» DOCUMENT SECTION:
== Segment start ==

It was back in February 2015 when Kirsten Brincat and Leon Parnis decided to throw caution to the wind, quit their jobs in Malta and book a one-way ticket to Australia.
Now, exactly 1000 days later, the adventurous backpacking couple – aged 26 and 30 – show no signs of slowing down.
“When we boarded that famous airport escalator and waved goodbye to our family and friends, we had just reassured everyone that even though it was a one-way ticket, we would all be sitting down recalling travel stories within a year and a half,” Kirsten told Lovin Malta. “That was a thousand days ago!”
Kirsten and Leon spent their first year travelling 30,000km across Australia while picking up odd jobs, such as cherry picking and distributing phone books, along the way.

== Segment end ==

» INFORMATION SUPPLIED:
== Segment start ==

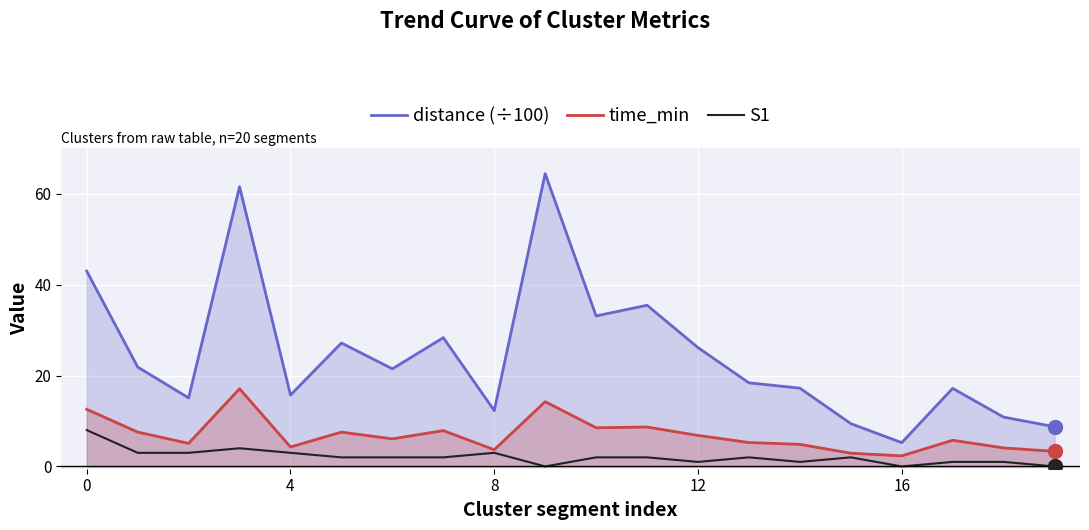

How many values in S1 are above zero?

17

== Segment end ==

» EXERCISE SET:
1/ In the article about the backpacking couple, which numbers are written in digits?
2/ In the backpacking couple article, what odd jobs did Kirsten and Leon pick up during their first year in Australia?
3/ Carry the article about the backpacking couple further from its last sentence.
The listing plays no part here.

» ANSWER LIST:
1/ 2015, 1000, 26, 30, 30,000

2/ Cherry picking and distributing phone books.

3/
Starting out – at South Durras in Australia
They then crossed the Tasman Sea to New Zealand, where their travel plans were dealt a severe blow just one month into their trip after robbers broke into their car and made off with their wallets, passports, documents and electronics.
Yet they chose not to return to Malta, instead opting to spend the next 11 months travelling and working at farms and hostels, housekeeping and au pairing, until they received a new passports and earned enough money to continue travelling. They spent a month in Malaysia, a few days in Singapore, and five months island-hopping in Indonesia, and are set to move on to Myanmar on Thursday.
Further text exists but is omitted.